La Bête lumineuse de Pierre Perrault : partir à la chasse, ne pas y avoir sa place

Photographie de Nils Savoye pour un article sur le film La Bête Lumineuse de Pierre Perrault

Un chalet de bois rond dans l’immensité d’une forêt de lacs et de conifères, une dizaine d’hommes, tous oranges, de quoi boire pour faire passer le temps : c’est l’attente de l’orignal comme tous les ans. On est dans la région du Maniwaki, en Haute-Gatineau, au Nord-Ouest de Montréal. Stéphane-Albert Boulais, l’ami d’enfance de Bernard L’Heureux, l’accompagne pour la première fois dans cette aventure : la chasse.

Dans La Bête lumineuse, documentaire québécois de Pierre Perrault, on voit la chasse comme un rituel précis dont on peut détailler les éléments : le départ du foyer, l’approvisionnement, le voyage, l’installation, l’attente de la bête, le retour.

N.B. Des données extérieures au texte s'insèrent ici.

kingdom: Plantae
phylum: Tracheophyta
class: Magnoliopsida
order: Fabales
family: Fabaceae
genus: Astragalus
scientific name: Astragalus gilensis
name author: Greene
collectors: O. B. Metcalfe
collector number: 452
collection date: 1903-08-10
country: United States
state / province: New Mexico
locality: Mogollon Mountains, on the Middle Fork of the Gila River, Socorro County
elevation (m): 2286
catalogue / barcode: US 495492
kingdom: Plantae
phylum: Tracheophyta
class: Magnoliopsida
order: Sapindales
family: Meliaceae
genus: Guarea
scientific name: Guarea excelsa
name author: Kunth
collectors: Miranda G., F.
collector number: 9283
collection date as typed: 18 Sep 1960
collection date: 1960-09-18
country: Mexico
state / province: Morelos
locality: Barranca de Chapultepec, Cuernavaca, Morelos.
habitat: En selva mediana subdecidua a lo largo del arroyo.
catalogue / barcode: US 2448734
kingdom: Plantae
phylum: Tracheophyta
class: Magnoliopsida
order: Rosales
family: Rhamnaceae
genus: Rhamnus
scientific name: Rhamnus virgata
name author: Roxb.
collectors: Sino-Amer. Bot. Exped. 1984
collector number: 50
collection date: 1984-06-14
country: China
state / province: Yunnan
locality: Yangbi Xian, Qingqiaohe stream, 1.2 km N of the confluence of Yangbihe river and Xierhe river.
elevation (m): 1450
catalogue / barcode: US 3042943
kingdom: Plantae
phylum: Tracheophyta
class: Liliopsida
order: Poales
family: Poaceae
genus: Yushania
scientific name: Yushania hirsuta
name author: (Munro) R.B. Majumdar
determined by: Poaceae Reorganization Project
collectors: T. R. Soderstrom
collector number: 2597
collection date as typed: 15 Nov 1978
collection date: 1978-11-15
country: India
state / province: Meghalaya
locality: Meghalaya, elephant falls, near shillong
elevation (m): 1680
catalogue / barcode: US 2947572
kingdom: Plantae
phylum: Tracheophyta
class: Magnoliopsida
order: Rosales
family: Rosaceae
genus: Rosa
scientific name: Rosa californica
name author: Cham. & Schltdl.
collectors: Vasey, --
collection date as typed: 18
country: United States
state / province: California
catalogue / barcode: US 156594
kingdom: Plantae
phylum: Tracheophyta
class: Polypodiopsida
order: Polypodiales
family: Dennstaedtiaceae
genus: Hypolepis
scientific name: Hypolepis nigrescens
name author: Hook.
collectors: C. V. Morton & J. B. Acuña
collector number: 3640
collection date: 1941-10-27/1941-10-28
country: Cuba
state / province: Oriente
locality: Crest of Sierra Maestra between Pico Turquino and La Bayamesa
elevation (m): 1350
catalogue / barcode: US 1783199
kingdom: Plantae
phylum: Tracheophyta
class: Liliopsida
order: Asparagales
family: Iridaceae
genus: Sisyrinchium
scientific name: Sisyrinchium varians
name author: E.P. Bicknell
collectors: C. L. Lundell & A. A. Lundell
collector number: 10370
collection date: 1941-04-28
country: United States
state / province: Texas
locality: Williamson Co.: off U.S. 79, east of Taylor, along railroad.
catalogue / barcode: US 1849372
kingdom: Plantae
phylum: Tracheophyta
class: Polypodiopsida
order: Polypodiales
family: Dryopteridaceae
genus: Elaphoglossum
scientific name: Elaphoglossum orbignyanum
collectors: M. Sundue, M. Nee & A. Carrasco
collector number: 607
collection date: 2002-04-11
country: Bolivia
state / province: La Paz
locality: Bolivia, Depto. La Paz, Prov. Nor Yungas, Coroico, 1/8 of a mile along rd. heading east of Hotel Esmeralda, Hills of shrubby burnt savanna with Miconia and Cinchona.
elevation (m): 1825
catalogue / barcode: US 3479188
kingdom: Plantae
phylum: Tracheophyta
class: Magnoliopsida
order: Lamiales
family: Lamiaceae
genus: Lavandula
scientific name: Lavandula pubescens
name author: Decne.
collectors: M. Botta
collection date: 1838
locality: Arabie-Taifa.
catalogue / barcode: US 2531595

Surtout, pendant une longue semaine, on voit la pénible initiation de Stéphane-Albert dans un univers strictement masculin et fortement alcoolisé. La chasse doit réunir un groupe d’hommes pour traquer l’animal. Rapidement, c’est Stéphane-Albert qui devient la proie au sein d’une bande de copains changée en meute.

Pierre Perrault et le magnétophone 

Quand il réalise ce film, Pierre Perrault a déjà un long parcours derrière lui. D’abord à la radio, puis à la télévision et au cinéma. C’est dans les années 50, lors de son expérience radiophonique pour une émission sur la chanson populaire, qu’il réalise la force de l’enregistrement sonore et  affirme un désir de transmission. Il se lance alors dans un projet de longue haleine : parcourir le Québec et lui constituer une mémoire enregistrée en explorant l’immense territoire de l’oralité. Dans une province en pleine mutation, il tente de préserver un héritage traditionnel qui commence à tomber dans l’oubli. Il offre également des références collectives dans un moment de construction identitaire.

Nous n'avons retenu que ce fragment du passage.